The area to the North and West of Svobody Square was built up in the late 1920s-early 1930s. The avenue was named after one of the first Soviet newspapers — the Pravda. The area was built up with residential apartment buildings of up to seven storeys. Together with a residential estate, kindergartens, schools and shops were constructed. Much later this principle was to become the basis for planning small residential neighbourhoods — the system which was applied in many parts of the city. Some buildings and complexes were given symbolic names which referred to the vocation of their tenants. Many of these names are still retained, including the Red Industrialist House (5, Pravdy Av.) designed by S. Kravets, one of the designers of Derzhprom, and built in 1930, the Tobacco House (1, Pravdy Av., designed by P. Frolov, 1931); the House of Specialists (7, Pravdy Av., designed by L. Lemysh, 1936). All of them are designed in the style of Constructivism.
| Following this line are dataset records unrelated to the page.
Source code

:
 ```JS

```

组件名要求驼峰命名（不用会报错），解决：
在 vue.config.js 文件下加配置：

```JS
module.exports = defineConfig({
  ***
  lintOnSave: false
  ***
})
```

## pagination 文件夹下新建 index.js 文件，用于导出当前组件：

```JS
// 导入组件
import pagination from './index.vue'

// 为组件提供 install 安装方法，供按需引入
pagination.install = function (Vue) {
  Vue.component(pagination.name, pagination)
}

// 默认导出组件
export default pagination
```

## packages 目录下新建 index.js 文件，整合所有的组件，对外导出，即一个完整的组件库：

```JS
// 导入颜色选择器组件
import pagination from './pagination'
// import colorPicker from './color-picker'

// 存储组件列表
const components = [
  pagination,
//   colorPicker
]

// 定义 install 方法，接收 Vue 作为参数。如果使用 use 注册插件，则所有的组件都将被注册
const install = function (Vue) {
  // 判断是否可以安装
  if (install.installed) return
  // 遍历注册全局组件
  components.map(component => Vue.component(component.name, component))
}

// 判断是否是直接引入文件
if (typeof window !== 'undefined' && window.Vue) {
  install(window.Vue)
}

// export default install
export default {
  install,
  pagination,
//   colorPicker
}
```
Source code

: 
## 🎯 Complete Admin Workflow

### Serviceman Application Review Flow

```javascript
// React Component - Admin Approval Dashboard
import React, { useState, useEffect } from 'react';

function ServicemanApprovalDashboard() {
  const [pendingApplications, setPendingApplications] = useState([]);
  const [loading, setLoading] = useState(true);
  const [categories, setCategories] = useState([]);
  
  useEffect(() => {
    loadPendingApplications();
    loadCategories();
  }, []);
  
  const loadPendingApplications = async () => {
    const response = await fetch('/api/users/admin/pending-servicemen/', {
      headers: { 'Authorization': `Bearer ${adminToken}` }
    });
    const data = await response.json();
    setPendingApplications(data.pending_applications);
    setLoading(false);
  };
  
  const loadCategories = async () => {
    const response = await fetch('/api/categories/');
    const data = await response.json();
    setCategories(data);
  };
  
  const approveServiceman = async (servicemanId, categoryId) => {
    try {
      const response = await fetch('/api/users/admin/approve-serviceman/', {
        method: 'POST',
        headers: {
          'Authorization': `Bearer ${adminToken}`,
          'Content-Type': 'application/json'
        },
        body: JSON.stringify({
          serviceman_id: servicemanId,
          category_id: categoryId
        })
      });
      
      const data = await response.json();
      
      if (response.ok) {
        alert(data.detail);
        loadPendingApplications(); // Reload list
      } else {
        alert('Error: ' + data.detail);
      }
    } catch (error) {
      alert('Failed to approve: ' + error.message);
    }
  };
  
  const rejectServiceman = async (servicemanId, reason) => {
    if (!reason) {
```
Animated discussions of the external outlook of the facades were quite common at that time. Some insisted that the ruling proletariat should live in luxurious palaces, others claimed that the entire architecture of the past was a product of the malign classes, whilst the working class needed architecture of new industrial forms — buildings with dark grey cement facing designed in a simple manner without any architectural details. The buildings of this part of the city clearly illustrate this stylistic search.

A monument to the founders of Kharkiv was erected to commemorate the city’s 350th anniversary in August 2004 at the crossroads of Pravdy Avenue and Lenina Avenue, close to Svobody Square. It was sculptured by a famous Moscow sculptor Z. Tsereteli. A symbolic horse-rider is tribute to those hard-working people who secured the city its status of a major industrial, educational and scientific centre of Ukraine.

The oldest buildings in this street are those of the Regional Clinical Hospital (13, Pravdy Av.) designed by A. Spiegel on the land plots belonging to the University in the 1880s.